Mortality occurred in 1/4 males at 0.25 mL/kg bw (259 mg/kg bw) on study Day 9, in 4/4 males at 1.0 mL/kg bw (1036 mg/kg bw) between 3 h post-dosing and study Day 5 ;and in 3/4 females at 1.0 mL/kg bw (1036 mg/kg bw) within one day after dosing. Clinical signs of toxicity included salivation, sluggishness, and unsteady gait. Survivors recovered from these effects within 2 days. In addition, all animals of all dose groups showed marked erythema, edema and necrosis, which persisted for 14 days. Desquamation and fissuring were observed one week after dosing in females at 1 mL/kg bw (1036 mg/kg bw). Body weight gain was unaffected by treatment. The main necropsy finding was light to dark red mottling of the lungs in decedent animals. Gross macroscopical analysis of surviving animals revealed no abnormalities.

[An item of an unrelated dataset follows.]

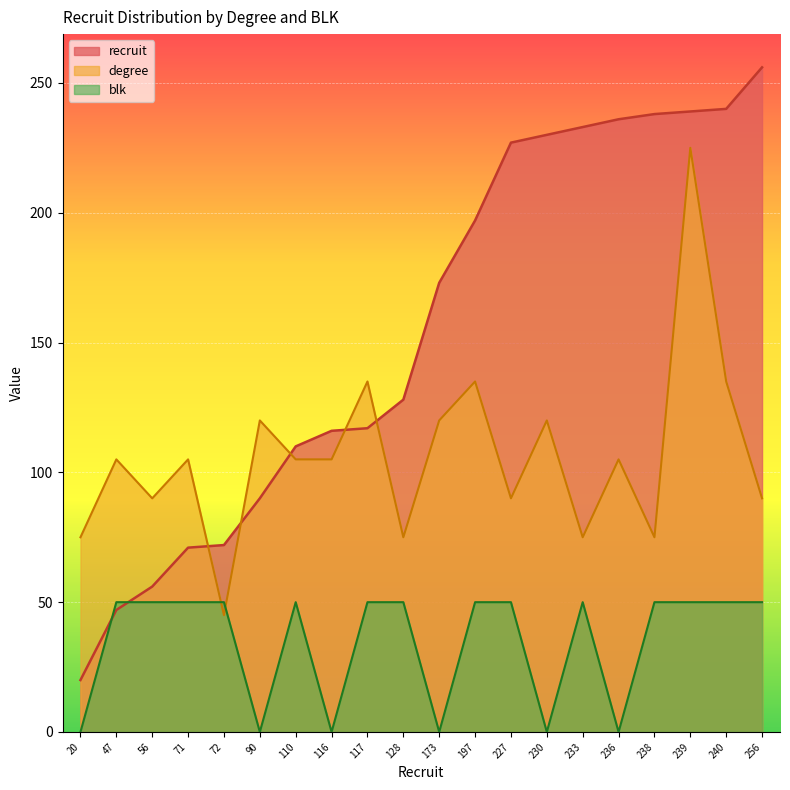

List the labels in order of degree value, largest first.

239, 117, 197, 240, 90, 173, 230, 47, 71, 110, 116, 236, 56, 227, 256, 20, 128, 233, 238, 72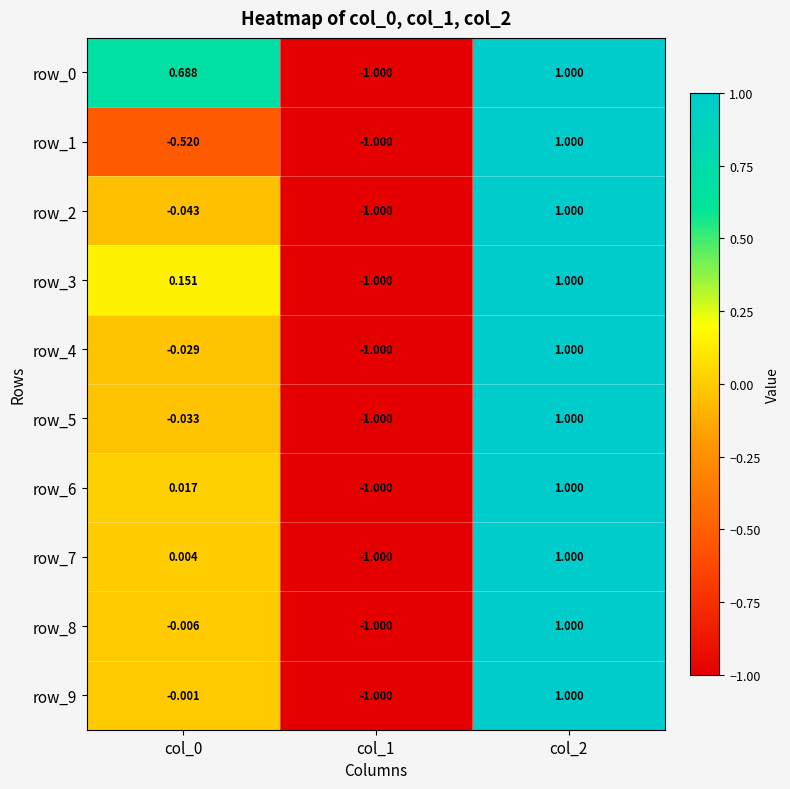

Count the number of data series in this chart.

10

The acute dermal LD50value was 736 mg/kg bw in male rabbits and 818 mg/kg bw in female rabbits.

 

Within the six supporting studies with reliability 2, 3 or 4 several treatment-related clinical signs of toxicity were noted, which comprised hyperpnea, dyspnea, irregular breathing, occasional hypopnea during exposure and after patch removal, as well as hyperactivity, discomfortable behavior and prostration following exposure. In addition, decreased food consumption and body weight loss was observed. Treatment-related skin effects consisted of a slight to moderate erythema and slight to severe edema. In all studies, dermal effects were observed at the testing site. Except for the dermal lesions, no significant macroscopic abnormalities were observed. The acute dermal LD50 values ranged from 1106 – 1929 mg/kg bw in rabbits and from 673 – 2621 mg/kg bw in rats.

Justification for classification or non-classification

The available data on acute oral toxicity meet the criteria for classification as Acute Oral 4 (H302) according to Regulation (EC) No. 1272/2008 (CLP) and according to the Globally Harmonized System of Classification and Labelling of Chemicals (GHS) of the United Nations.

The available data on acute inhalation toxicity with the aerosol meet the criteria for classification as Acute Inhal 4 (H332) according to Regulation (EC) No. 1272/2008 (CLP) and according to the Globally Harmonized System of Classification and Labelling of Chemicals (GHS) of the United Nations.

The available data on acute dermal toxicity meet the criteria for classification as Acute Dermal 3 (H311) according to Regulation (EC) No. 1272/2008 (CLP) and according to the Globally Harmonized System of Classification and Labelling of Chemicals (GHS) of the United Nations.